§ Work item: Within the records, which lines hold the string "diameter"? Report each one by copying it.

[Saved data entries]

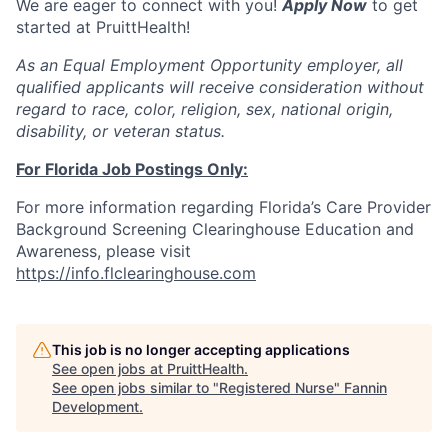
We are eager to connect with you!
Apply Now
to get
started at PruittHealth!
As an Equal Employment Opportunity employer, all
qualified applicants will receive consideration without
regard to race, color, religion, sex, national origin,
disability, or veteran status.
For Florida Job Postings Only:
For more information regarding Florida’s Care Provider
Background Screening Clearinghouse Education and
Awareness, please visit
https://info.flclearinghouse.com
This job is no longer accepting applications
See open jobs at
PruittHealth
.
See open jobs similar to "
Registered Nurse
"
Fannin
Development
.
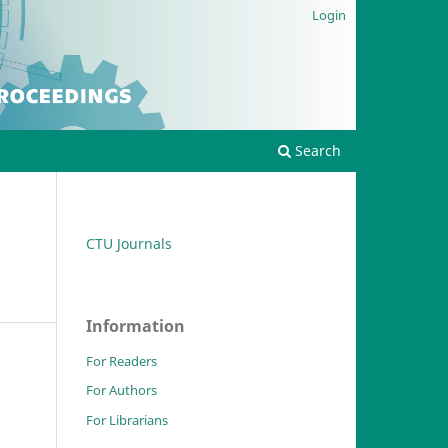
Login
Search
CTU Journals
Information
For Readers
For Authors
For Librarians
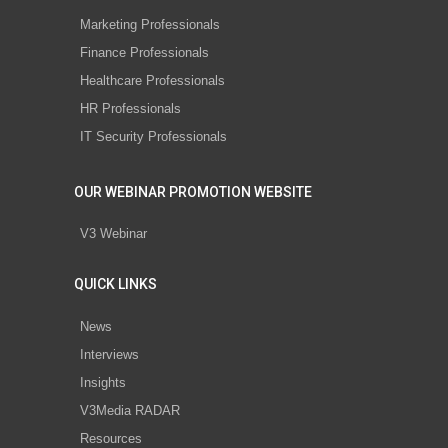
Marketing Professionals
Finance Professionals
Healthcare Professionals
HR Professionals
IT Security Professionals
OUR WEBINAR PROMOTION WEBSITE
V3 Webinar
QUICK LINKS
News
Interviews
Insights
V3Media RADAR
Resources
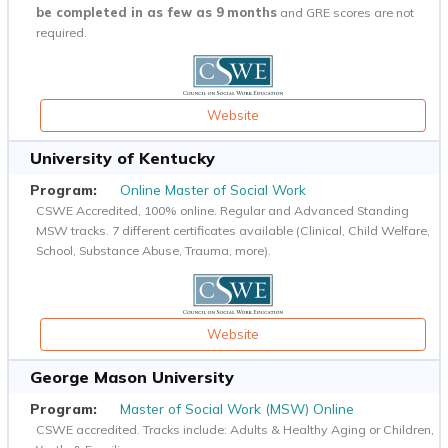
be completed in as few as 9 months
and GRE scores are not
required.
Website
University of Kentucky
Online Master of Social Work
CSWE Accredited, 100% online. Regular and Advanced Standing
MSW tracks. 7 different certificates available (Clinical, Child Welfare,
School, Substance Abuse, Trauma, more).
Website
George Mason University
Master of Social Work (MSW) Online
CSWE accredited. Tracks include: Adults & Healthy Aging or Children,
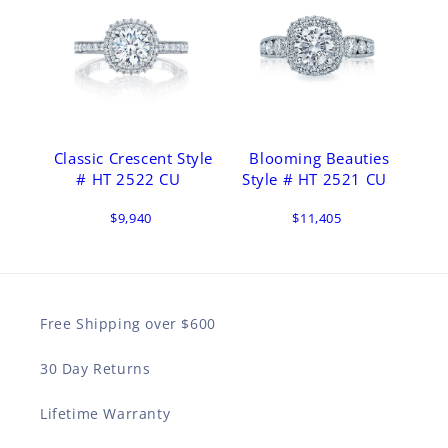
Classic Crescent Style
Blooming Beauties
# HT 2522 CU
Style # HT 2521 CU
$9,940
$11,405
Free Shipping over $600
30 Day Returns
Lifetime Warranty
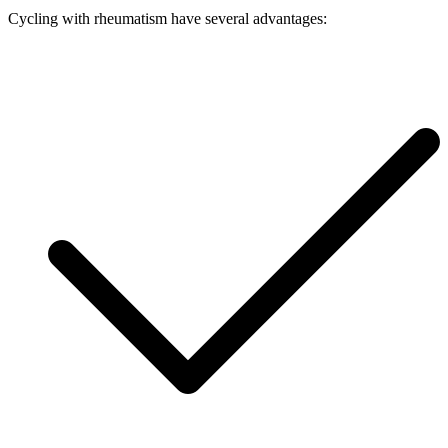
Cycling with rheumatism have several advantages:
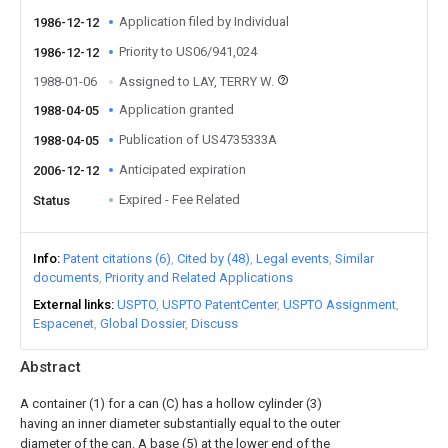
Application filed by Individual
1986-12-12
Priority to US06/941,024
1986-12-12
1988-01-06
Assigned to LAY, TERRY W.
Application granted
1988-04-05
Publication of US4735333A
1988-04-05
Anticipated expiration
2006-12-12
Expired - Fee Related
Status
Info
Patent citations (6)
Cited by (48)
Legal events
Similar
documents
Priority and Related Applications
External links
USPTO
USPTO PatentCenter
USPTO Assignment
Espacenet
Global Dossier
Discuss
Abstract
A container (1) for a can (C) has a hollow cylinder (3)
having an inner diameter substantially equal to the outer
diameter of the can. A base (5) at the lower end of the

§ Your solution:
having an inner diameter substantially equal to the outer
diameter of the can. A base (5) at the lower end of the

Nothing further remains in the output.